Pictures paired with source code
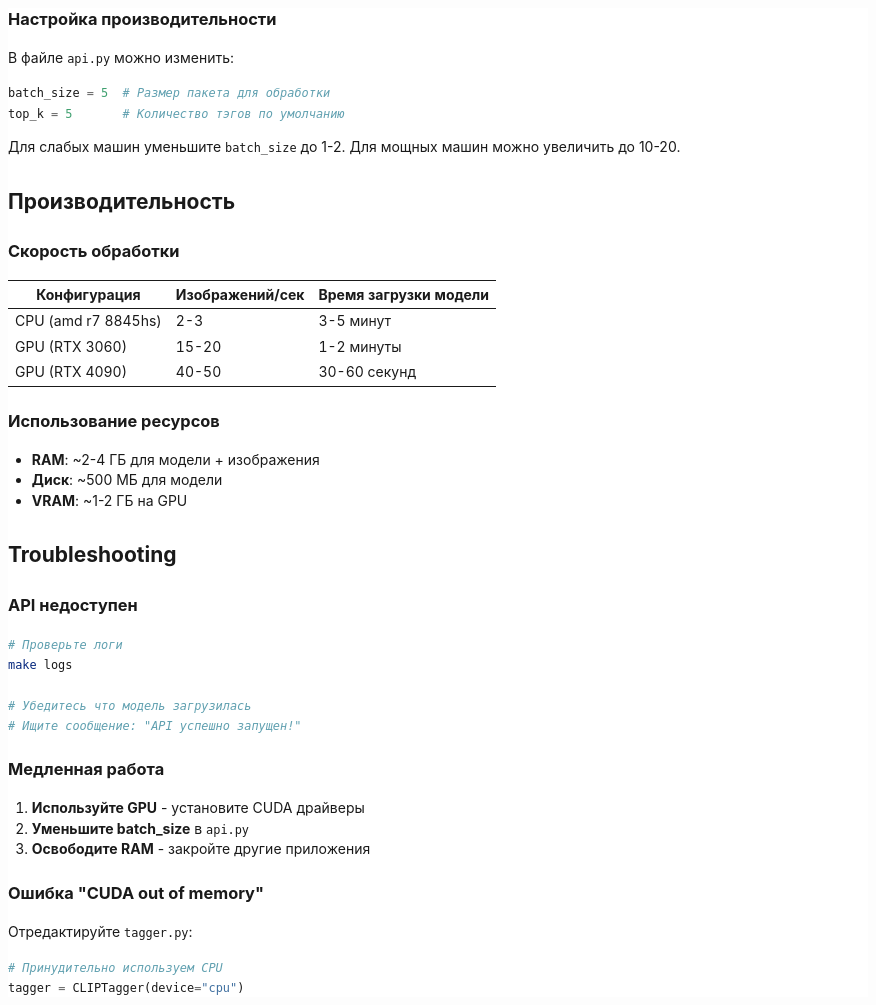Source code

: ### Настройка производительности

В файле `api.py` можно изменить:

```python
batch_size = 5  # Размер пакета для обработки
top_k = 5       # Количество тэгов по умолчанию
```

Для слабых машин уменьшите `batch_size` до 1-2.
Для мощных машин можно увеличить до 10-20.

## Производительность

### Скорость обработки

| Конфигурация | Изображений/сек | Время загрузки модели |
|--------------|-----------------|----------------------|
| CPU (amd r7 8845hs) | 2-3 | 3-5 минут |
| GPU (RTX 3060) | 15-20 | 1-2 минуты |
| GPU (RTX 4090) | 40-50 | 30-60 секунд |

### Использование ресурсов

- **RAM**: ~2-4 ГБ для модели + изображения
- **Диск**: ~500 МБ для модели
- **VRAM**: ~1-2 ГБ на GPU

## Troubleshooting

### API недоступен

```bash
# Проверьте логи
make logs

# Убедитесь что модель загрузилась
# Ищите сообщение: "API успешно запущен!"
```

### Медленная работа

1. **Используйте GPU** - установите CUDA драйверы
2. **Уменьшите batch_size** в `api.py`
3. **Освободите RAM** - закройте другие приложения

### Ошибка "CUDA out of memory"

Отредактируйте `tagger.py`:
```python
# Принудительно используем CPU
tagger = CLIPTagger(device="cpu")
```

* **THE PROBLEM**:
The data above should be set down again exactly, with the pictures omitted.

* **ANSWER SECTION**:
Source code

: ### Настройка производительности

В файле `api.py` можно изменить:

```python
batch_size = 5  # Размер пакета для обработки
top_k = 5       # Количество тэгов по умолчанию
```

Для слабых машин уменьшите `batch_size` до 1-2.
Для мощных машин можно увеличить до 10-20.

## Производительность

### Скорость обработки

| Конфигурация | Изображений/сек | Время загрузки модели |
|--------------|-----------------|----------------------|
| CPU (amd r7 8845hs) | 2-3 | 3-5 минут |
| GPU (RTX 3060) | 15-20 | 1-2 минуты |
| GPU (RTX 4090) | 40-50 | 30-60 секунд |

### Использование ресурсов

- **RAM**: ~2-4 ГБ для модели + изображения
- **Диск**: ~500 МБ для модели
- **VRAM**: ~1-2 ГБ на GPU

## Troubleshooting

### API недоступен

```bash
# Проверьте логи
make logs

# Убедитесь что модель загрузилась
# Ищите сообщение: "API успешно запущен!"
```

### Медленная работа

1. **Используйте GPU** - установите CUDA драйверы
2. **Уменьшите batch_size** в `api.py`
3. **Освободите RAM** - закройте другие приложения

### Ошибка "CUDA out of memory"

Отредактируйте `tagger.py`:
```python
# Принудительно используем CPU
tagger = CLIPTagger(device="cpu")
```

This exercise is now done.